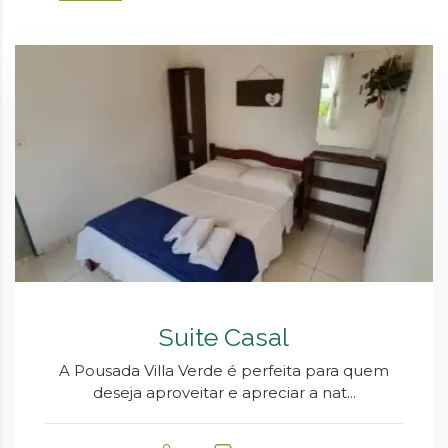
Suite Casal
A Pousada Villa Verde é perfeita para quem
deseja aproveitar e apreciar a nat...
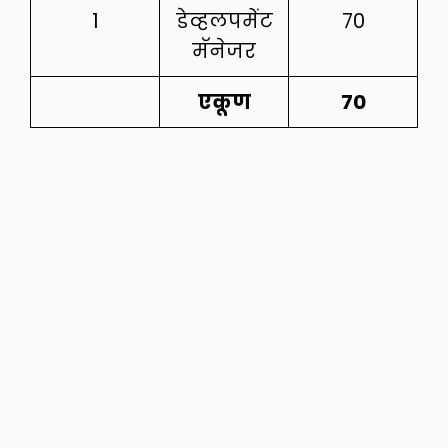
1
डेव्हलपमेंट
70
मॅनेजर
एकूण
70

[What you need to do]
Convert the text lines of all the entries above into a JSON list of strings, with one string per line and blank lines omitted. Leave the pictures out of the answer.

[Answer box]
[
  "Suite Casal",
  "A Pousada Villa Verde é perfeita para quem",
  "deseja aproveitar e apreciar a nat...",
  "1",
  "डेव्हलपमेंट",
  "70",
  "मॅनेजर",
  "एकूण",
  "70"
]